▶ **SUPPLIED RECORDS**

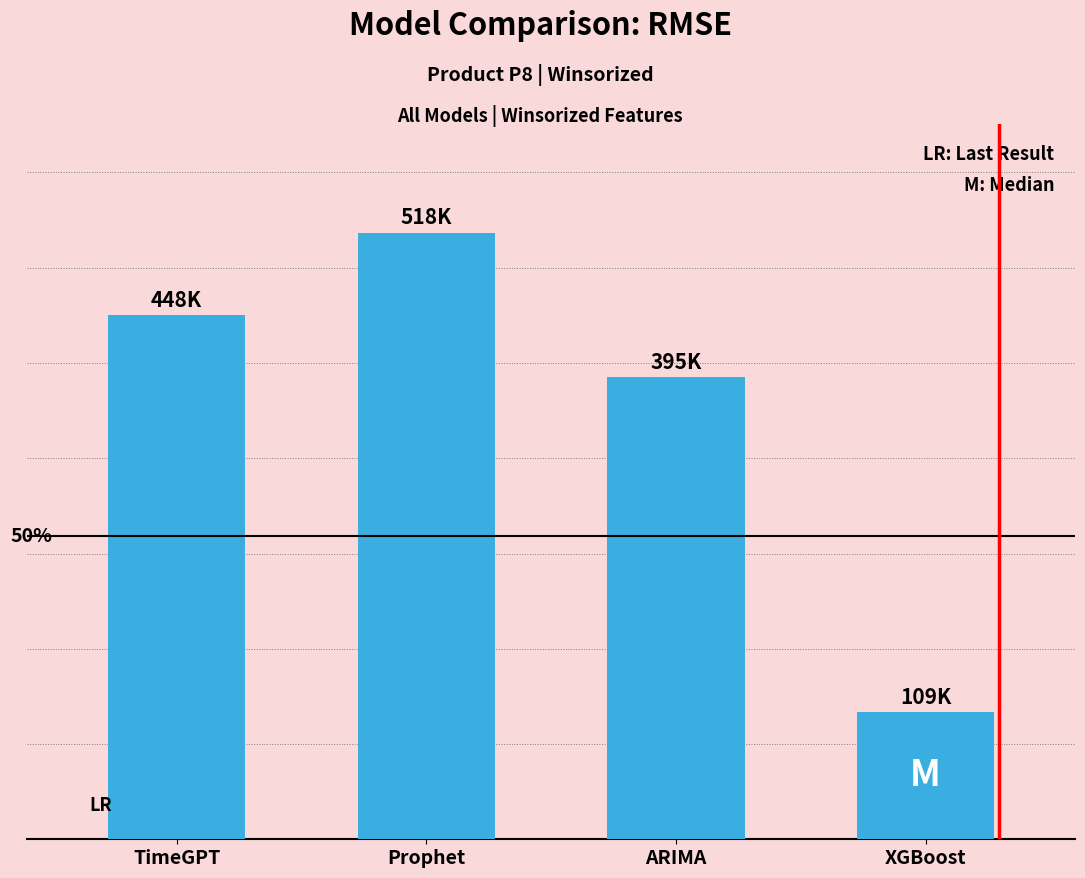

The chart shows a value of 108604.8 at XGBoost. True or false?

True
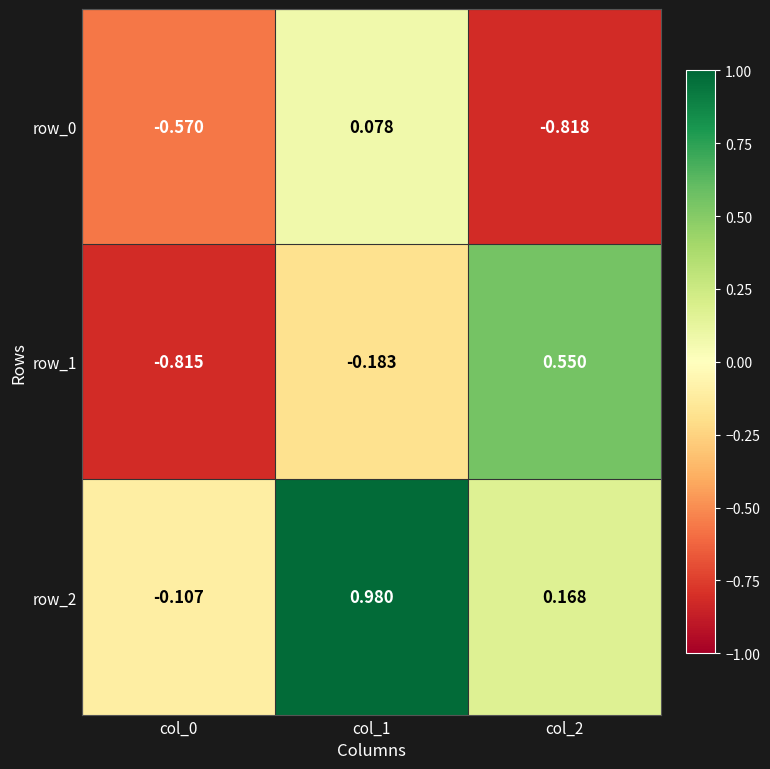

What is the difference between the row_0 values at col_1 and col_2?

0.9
---
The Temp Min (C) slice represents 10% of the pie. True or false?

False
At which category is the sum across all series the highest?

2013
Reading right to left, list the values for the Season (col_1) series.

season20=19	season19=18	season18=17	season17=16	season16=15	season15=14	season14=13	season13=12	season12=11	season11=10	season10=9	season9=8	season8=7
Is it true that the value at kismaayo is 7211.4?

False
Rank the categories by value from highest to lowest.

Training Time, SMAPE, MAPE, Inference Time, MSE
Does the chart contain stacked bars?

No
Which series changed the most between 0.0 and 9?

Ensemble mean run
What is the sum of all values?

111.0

▶ **EXERCISE DESCRIPTION**
Please pull out every line of the material above that contains the string "between", with case counting.

▶ **OUTPUT**
What is the difference between the row_0 values at col_1 and col_2?
Which series changed the most between 0.0 and 9?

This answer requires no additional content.